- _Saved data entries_
──────
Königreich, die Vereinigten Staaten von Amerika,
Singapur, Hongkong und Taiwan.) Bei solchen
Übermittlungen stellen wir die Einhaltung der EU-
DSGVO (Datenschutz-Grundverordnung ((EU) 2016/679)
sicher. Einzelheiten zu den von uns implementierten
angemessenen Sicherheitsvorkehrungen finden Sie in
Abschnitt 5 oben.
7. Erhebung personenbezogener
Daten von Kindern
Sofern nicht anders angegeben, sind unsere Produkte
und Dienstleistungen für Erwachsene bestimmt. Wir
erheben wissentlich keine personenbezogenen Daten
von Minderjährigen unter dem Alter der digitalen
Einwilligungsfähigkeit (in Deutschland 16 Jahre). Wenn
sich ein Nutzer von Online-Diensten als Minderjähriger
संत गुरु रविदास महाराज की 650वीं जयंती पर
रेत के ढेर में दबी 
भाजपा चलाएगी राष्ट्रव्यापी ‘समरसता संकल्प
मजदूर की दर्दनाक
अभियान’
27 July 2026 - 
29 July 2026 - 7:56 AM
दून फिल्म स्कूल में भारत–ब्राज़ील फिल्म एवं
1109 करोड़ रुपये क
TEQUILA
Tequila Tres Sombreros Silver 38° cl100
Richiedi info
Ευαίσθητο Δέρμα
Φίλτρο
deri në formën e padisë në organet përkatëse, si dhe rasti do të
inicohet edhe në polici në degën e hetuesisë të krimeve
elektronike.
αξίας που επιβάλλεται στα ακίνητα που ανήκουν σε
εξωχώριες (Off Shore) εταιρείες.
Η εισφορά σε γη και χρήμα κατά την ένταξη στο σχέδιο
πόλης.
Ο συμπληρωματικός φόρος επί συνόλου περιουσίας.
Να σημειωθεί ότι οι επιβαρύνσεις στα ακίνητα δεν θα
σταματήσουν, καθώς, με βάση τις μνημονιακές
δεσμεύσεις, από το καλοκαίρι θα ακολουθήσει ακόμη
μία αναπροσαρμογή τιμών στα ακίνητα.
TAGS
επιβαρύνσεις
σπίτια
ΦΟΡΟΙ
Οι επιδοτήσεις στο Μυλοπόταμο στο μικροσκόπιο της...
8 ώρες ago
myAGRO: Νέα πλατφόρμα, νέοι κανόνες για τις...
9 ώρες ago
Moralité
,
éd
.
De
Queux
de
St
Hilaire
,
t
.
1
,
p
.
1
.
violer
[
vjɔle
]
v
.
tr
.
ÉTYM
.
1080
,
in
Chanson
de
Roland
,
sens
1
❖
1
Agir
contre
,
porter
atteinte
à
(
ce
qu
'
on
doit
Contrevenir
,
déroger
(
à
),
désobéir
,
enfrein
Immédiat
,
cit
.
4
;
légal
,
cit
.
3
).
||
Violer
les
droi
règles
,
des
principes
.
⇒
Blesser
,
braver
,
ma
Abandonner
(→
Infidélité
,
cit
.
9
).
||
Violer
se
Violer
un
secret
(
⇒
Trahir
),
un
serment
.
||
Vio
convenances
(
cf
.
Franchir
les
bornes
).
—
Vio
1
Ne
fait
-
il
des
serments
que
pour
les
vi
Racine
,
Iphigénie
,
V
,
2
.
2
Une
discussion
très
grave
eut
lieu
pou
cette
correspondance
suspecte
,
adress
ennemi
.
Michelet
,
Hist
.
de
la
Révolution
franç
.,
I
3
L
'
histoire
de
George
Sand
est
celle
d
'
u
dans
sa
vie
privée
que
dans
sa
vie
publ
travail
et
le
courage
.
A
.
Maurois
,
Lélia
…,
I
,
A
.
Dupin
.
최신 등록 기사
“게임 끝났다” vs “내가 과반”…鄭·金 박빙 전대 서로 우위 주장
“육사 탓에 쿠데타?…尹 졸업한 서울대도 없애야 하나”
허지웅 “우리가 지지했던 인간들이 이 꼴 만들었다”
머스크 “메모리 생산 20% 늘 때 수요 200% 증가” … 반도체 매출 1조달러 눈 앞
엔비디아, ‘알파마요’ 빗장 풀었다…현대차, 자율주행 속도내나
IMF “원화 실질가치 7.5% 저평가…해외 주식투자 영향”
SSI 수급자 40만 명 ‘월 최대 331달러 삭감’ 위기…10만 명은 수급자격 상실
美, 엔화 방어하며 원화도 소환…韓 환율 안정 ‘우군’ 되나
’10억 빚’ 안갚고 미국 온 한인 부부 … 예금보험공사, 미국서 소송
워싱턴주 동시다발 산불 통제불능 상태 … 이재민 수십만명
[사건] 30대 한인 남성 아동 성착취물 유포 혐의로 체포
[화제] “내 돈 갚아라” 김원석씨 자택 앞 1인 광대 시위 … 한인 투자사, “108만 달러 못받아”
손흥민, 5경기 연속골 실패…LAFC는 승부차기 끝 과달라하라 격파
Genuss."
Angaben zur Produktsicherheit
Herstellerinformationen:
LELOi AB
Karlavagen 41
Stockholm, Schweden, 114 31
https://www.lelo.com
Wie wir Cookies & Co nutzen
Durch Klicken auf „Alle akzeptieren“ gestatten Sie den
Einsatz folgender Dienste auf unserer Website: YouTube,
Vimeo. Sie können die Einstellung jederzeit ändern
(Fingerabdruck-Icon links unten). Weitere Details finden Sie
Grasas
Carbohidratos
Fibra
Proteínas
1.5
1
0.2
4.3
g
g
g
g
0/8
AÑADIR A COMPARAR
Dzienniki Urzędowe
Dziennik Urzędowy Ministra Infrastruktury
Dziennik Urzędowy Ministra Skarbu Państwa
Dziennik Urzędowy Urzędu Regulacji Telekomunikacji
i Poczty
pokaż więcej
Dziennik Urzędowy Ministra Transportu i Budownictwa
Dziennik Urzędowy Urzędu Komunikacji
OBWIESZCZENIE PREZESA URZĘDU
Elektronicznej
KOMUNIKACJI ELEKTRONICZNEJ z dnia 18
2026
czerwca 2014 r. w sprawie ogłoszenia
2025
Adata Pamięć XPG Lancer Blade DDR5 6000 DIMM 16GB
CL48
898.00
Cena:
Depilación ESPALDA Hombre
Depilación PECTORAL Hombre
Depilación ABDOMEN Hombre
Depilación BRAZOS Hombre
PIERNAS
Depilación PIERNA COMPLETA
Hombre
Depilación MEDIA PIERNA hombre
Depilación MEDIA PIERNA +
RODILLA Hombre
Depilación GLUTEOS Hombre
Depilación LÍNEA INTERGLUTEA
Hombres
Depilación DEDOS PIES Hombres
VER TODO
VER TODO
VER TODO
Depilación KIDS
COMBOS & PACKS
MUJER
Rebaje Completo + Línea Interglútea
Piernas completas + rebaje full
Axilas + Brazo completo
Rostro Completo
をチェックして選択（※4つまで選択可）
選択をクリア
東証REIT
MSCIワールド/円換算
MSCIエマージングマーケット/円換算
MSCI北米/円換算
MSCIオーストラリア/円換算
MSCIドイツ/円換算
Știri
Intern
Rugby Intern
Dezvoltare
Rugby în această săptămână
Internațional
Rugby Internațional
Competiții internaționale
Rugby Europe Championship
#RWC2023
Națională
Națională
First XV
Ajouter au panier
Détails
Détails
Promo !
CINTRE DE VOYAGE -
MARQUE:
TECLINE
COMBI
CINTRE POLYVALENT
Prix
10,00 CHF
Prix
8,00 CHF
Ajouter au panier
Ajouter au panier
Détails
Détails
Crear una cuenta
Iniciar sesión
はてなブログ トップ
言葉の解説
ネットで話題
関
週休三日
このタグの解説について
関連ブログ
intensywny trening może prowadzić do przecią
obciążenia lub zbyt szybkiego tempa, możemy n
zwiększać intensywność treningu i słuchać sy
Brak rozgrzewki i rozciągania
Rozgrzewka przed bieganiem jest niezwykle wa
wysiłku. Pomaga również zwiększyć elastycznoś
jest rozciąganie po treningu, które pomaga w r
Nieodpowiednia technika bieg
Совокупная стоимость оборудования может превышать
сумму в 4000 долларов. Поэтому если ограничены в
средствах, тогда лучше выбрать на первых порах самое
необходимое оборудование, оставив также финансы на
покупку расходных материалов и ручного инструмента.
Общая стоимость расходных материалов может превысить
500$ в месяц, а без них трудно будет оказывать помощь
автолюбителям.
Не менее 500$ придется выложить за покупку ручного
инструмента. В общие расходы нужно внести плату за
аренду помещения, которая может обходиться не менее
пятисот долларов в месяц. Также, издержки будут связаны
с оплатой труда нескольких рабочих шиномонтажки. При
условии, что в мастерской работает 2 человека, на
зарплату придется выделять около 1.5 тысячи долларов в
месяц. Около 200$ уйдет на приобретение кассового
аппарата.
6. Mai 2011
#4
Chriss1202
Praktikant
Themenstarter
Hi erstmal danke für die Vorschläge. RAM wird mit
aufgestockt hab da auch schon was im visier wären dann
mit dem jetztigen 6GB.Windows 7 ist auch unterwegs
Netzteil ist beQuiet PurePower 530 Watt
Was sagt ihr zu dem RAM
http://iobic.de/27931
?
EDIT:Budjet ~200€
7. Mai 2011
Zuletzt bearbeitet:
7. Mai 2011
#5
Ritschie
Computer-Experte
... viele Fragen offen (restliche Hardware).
──────
- _The problem_
The required output is the set of lines from the first line of the data through the line that contains "deri në formën", transcribed exactly.

- _Answer to this problem_
Königreich, die Vereinigten Staaten von Amerika,
Singapur, Hongkong und Taiwan.) Bei solchen
Übermittlungen stellen wir die Einhaltung der EU-
DSGVO (Datenschutz-Grundverordnung ((EU) 2016/679)
sicher. Einzelheiten zu den von uns implementierten
angemessenen Sicherheitsvorkehrungen finden Sie in
Abschnitt 5 oben.
7. Erhebung personenbezogener
Daten von Kindern
Sofern nicht anders angegeben, sind unsere Produkte
und Dienstleistungen für Erwachsene bestimmt. Wir
erheben wissentlich keine personenbezogenen Daten
von Minderjährigen unter dem Alter der digitalen
Einwilligungsfähigkeit (in Deutschland 16 Jahre). Wenn
sich ein Nutzer von Online-Diensten als Minderjähriger
संत गुरु रविदास महाराज की 650वीं जयंती पर
रेत के ढेर में दबी 
भाजपा चलाएगी राष्ट्रव्यापी ‘समरसता संकल्प
मजदूर की दर्दनाक
अभियान’
27 July 2026 - 
29 July 2026 - 7:56 AM
दून फिल्म स्कूल में भारत–ब्राज़ील फिल्म एवं
1109 करोड़ रुपये क
TEQUILA
Tequila Tres Sombreros Silver 38° cl100
Richiedi info
Ευαίσθητο Δέρμα
Φίλτρο
deri në formën e padisë në organet përkatëse, si dhe rasti do të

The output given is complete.